The onlookers began to point and whisper.
“I used to feel sorry for him, but now I think, people who are pitiful must have something hateful about them.”
“If everyone hates you, maybe you should look for the reason in yourself.”
“He can even hit such a little kid—Ethan Brooks really is vicious.”
“Can that old woman send him away? He’s like a jinx. Nothing good ever happens when he’s around.”
The woman kept cursing: “He almost killed my child and still wants to hit me! Hopeless! Hopeless! Someone call the police! People like him should stay locked up forever, so they can’t hurt anyone else.”
William Carter had heard every word as he made his way over, pushing through the crowd to see the scene.
For Ethan Brooks, things like this happened countless times every day—slander, insults, beatings.
The original author kept repeating his tragic childhood, just to build up his incredibly fragile and sensitive heart, laying the groundwork for the romance plot. So that the first, second, and third love interests could soothe his wounds with words. Ridiculous. Just a few words, but for the deeply scarred Ethan Brooks, they were precious enough to make him give his all. Everyone in the book is messed up.
The adult man seemed to think he was righteous, smugly raising his hand to slap Ethan Brooks: “You’ve got no dad and no mom, so I’ll be your dad for a moment and teach you how to behave.”
William Carter picked up a few marbles from the ground and threw them straight at the man’s face.
One marble nearly hit his eye. The man screamed in fright, stepped back, and let go of Ethan Brooks’s hand.
“Who hit me?!”
Furious, he looked up and saw William Carter, seething: “You’re his classmate, aren’t you?
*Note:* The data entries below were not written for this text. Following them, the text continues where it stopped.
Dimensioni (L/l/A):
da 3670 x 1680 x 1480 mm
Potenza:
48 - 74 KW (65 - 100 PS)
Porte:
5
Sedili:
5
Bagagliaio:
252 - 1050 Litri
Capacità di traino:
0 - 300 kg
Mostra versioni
I’ll teach you a lesson too!”
He rolled up his sleeves, menacingly striding over. The man was intimidating, but William Carter never even looked at him—he was making a phone call.
“Hello, 110? I want to report a crime.”
“Over here on Lianyun Street, there’s a fight. An adult man is bullying a high school student—he’s about to beat him to death! Hurry up and get here!”
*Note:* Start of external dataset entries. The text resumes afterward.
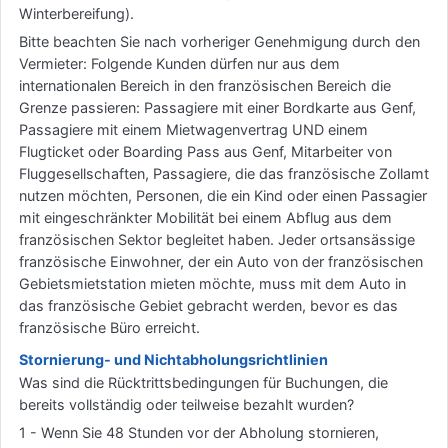
Winterbereifung).
Bitte beachten Sie nach vorheriger Genehmigung durch den
Vermieter: Folgende Kunden dürfen nur aus dem
internationalen Bereich in den französischen Bereich die
Grenze passieren: Passagiere mit einer Bordkarte aus Genf,
Passagiere mit einem Mietwagenvertrag UND einem
Flugticket oder Boarding Pass aus Genf, Mitarbeiter von
Fluggesellschaften, Passagiere, die das französische Zollamt
nutzen möchten, Personen, die ein Kind oder einen Passagier
mit eingeschränkter Mobilität bei einem Abflug aus dem
französischen Sektor begleitet haben. Jeder ortsansässige
französische Einwohner, der ein Auto von der französischen
Gebietsmietstation mieten möchte, muss mit dem Auto in
das französische Gebiet gebracht werden, bevor es das
französische Büro erreicht.
Stornierung- und Nichtabholungsrichtlinien
Was sind die Rücktrittsbedingungen für Buchungen, die
bereits vollständig oder teilweise bezahlt wurden?
1 - Wenn Sie 48 Stunden vor der Abholung stornieren,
The police on the other end seemed to be asking for more details.
William Carter shouted into the phone: “That high school student is me! Someone’s going to die—are you going to do something or not?”
Everyone: “……”
Beep.
He hung up and met the man’s gaze coldly.
His way of calling the police was so brazen it stunned the whole crowd. The man stood three steps away, frozen, his raised fist unable to come down.
William Carter couldn’t be bothered with him. He walked straight up to the mother and son, and said to the child hiding behind his mother, “Show me your hand.”
The woman guarded her child like a hen, shrieking, “What are you doing?!”
William Carter ignored her, pulled the child out, and opened his palm—a slingshot was clutched in his hand.
The woman’s face instantly went pale.
William Carter smiled. “Wow, not bad, kid. You’re pretty good at shooting marbles.” He tilted his head and said to the woman, “Auntie, you reap what you sow. I’ve called the police. Let’s see who ends up in detention.”
At that moment, the whole crowd fell silent. It was obvious that there was a clear marble mark on Ethan Brooks’s face, right under his eye—if he’d been a little less lucky, he might have been blinded.
The woman panicked. “What’s wrong with my kid playing with marbles? He’s only five—what could he possibly know?”
William Carter: “He might not know, but his mother always does.”
The child, frightened by William Carter’s expression and tone, suddenly burst into loud sobs.
As soon as he started crying, the woman seemed to regain her confidence and started cursing again: “You’re just in cahoots with that bastard raised by a whore! One of you hits people, the other comes over to twist the truth and bully me and my son. No wonder—people with no upbringing stick together, birds of a feather, all the same trash!”
“You’re a heartless, rotten scoundrel too!”
William Carter looked at her sharp, mean face and said coolly, “Save your strength to explain things to the police when they get here.”